Дама все смотрела на девочку, а затем, выйдя уже из палаты, оплатила для ребенка самые дорогие лекарства. Это и была Наталья Алмазова. Она приходила навещать девочку каждый день. Со временем она рассказала доктору Петровскому о себе, о том, что в ее жизни произошла страшная трагедия: ее трехлетняя дочь Таня умерла от оспы, а муж сразу после этого ушел к другой женщине...

Девочка-найденыш, между тем, поправлялась, и Наталья Алмазова страстно привязалась к ней. После выздоровления ее должны были направить в приют, но Алмазова умоляла доктора помочь забрать девочку.

Петровскому тоже не хотелось, чтобы девочку отправили в приют. Ему было очень жаль и бедную женщину, для которой этот ребенок стал единственной радостью в жизни. В общем, попирая все законы, доктор обратился к своему пациенту — фальшивомонетчику из криминального мира, которого лечил от огнестрела и ничего не сообщил об этом в полицию. Тот обещал помочь и помог: бандит достал фальшивое свидетельство о рождении, выписанное на имя Татьяны Алмазовой, дочери модистки Натальи Алмазовой. Предъявив эти фальшивые документы, дама забрала ребенка...

— Так вы приняли имя покойной дочери Натальи и стали Таней Алмазовой, — вздохнул доктор. — Когда Наталья забрала вас, ей было больше 50-ти. Поэтому она стала для вас не матерью, а бабушкой. Я рад, что не ошибся, отдав ей ребенка.
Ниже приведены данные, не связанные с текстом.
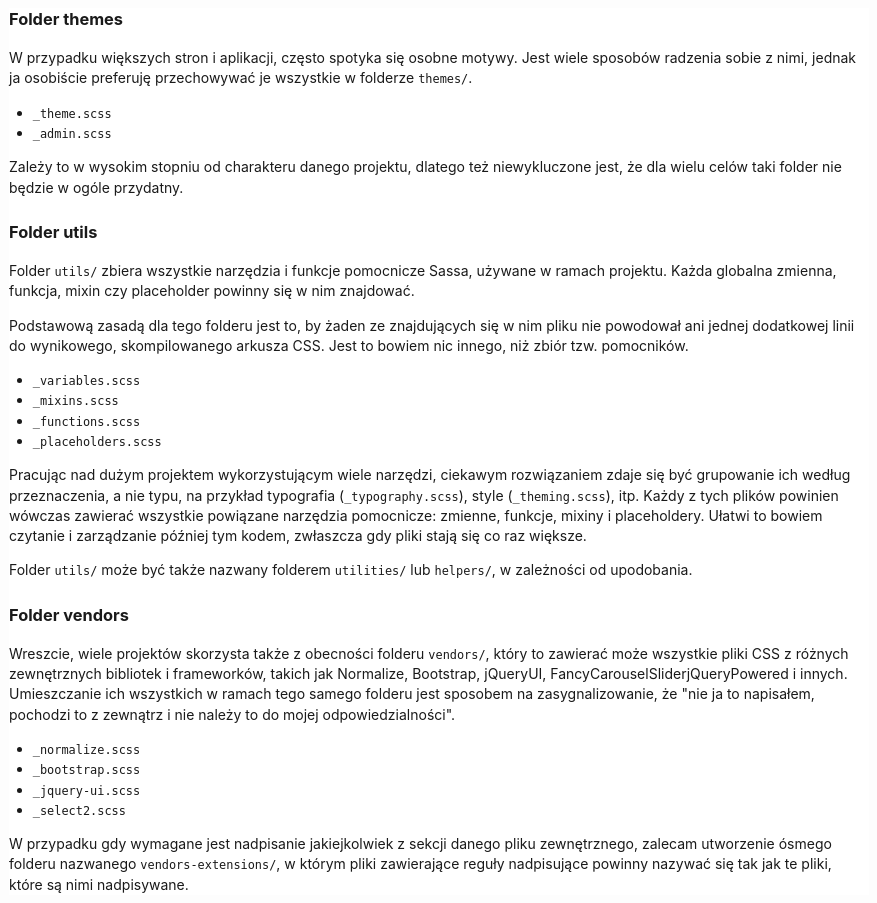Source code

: ### Folder themes

W przypadku większych stron i aplikacji, często spotyka się osobne motywy. Jest wiele sposobów radzenia sobie z nimi, jednak ja osobiście preferuję przechowywać je wszystkie w folderze `themes/`.

* `_theme.scss`
* `_admin.scss`

<div class="note">
  <p>Zależy to w wysokim stopniu od charakteru danego projektu, dlatego też niewykluczone jest, że dla wielu celów taki folder nie będzie w ogóle przydatny.</p>
</div>

### Folder utils

Folder `utils/` zbiera wszystkie narzędzia i funkcje pomocnicze Sassa, używane w ramach projektu. Każda globalna zmienna, funkcja, mixin czy placeholder powinny się w nim znajdować.

Podstawową zasadą dla tego folderu jest to, by żaden ze znajdujących się w nim pliku nie powodował ani jednej dodatkowej linii do wynikowego, skompilowanego arkusza CSS. Jest to bowiem nic innego, niż zbiór tzw. pomocników.

* `_variables.scss`
* `_mixins.scss`
* `_functions.scss`
* `_placeholders.scss`

Pracując nad dużym projektem wykorzystującym wiele narzędzi, ciekawym rozwiązaniem zdaje się być grupowanie ich według przeznaczenia, a nie typu, na przykład typografia (`_typography.scss`), style (`_theming.scss`), itp. Każdy z tych plików powinien wówczas zawierać wszystkie powiązane narzędzia pomocnicze: zmienne, funkcje, mixiny i placeholdery. Ułatwi to bowiem czytanie i zarządzanie później tym kodem, zwłaszcza gdy pliki stają się co raz większe.

<div class="note">
  <p>Folder <code>utils/</code> może być także nazwany folderem <code>utilities/</code> lub <code>helpers/</code>, w zależności od upodobania.</p>
</div>

### Folder vendors

Wreszcie, wiele projektów skorzysta także z obecności folderu `vendors/`, który to zawierać może wszystkie pliki CSS z różnych zewnętrznych bibliotek i frameworków, takich jak Normalize, Bootstrap, jQueryUI, FancyCarouselSliderjQueryPowered i innych. Umieszczanie ich wszystkich w ramach tego samego folderu jest sposobem na zasygnalizowanie, że "nie ja to napisałem, pochodzi to z zewnątrz i nie należy to do mojej odpowiedzialności".

* `_normalize.scss`
* `_bootstrap.scss`
* `_jquery-ui.scss`
* `_select2.scss`

W przypadku gdy wymagane jest nadpisanie jakiejkolwiek z sekcji danego pliku zewnętrznego, zalecam utworzenie ósmego folderu nazwanego `vendors-extensions/`, w którym pliki zawierające reguły nadpisujące powinny nazywać się tak jak te pliki, które są nimi nadpisywane.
— Значит, меня принесли рыбаки... — задумчиво произнесла Таня.

— Не рыбаки, контрабандисты, — поправил ее Петровский. — Они назвались рыбаками, но на самом деле это было не так, я понял сразу.

— Вы знаете, кто они? Как мне их найти?

— Один был в возрасте, его звали Седой. Второй — молодой, имени не знаю. Седой в свое время был известным контрабандистом.

— Они могли меня украсть?

— Нет, — Петровский покачал головой, — вы долго были в воде, успели наглотаться. Скорей всего, они рассказали правду.

— Вы что-то знаете о них?

— Про Седого слышал, что он и сейчас выходит в море, несмотря на возраст. Он живет в Рыбачьей балке за Фонтанским мысом. Во всяком случае, там стоят его лодки.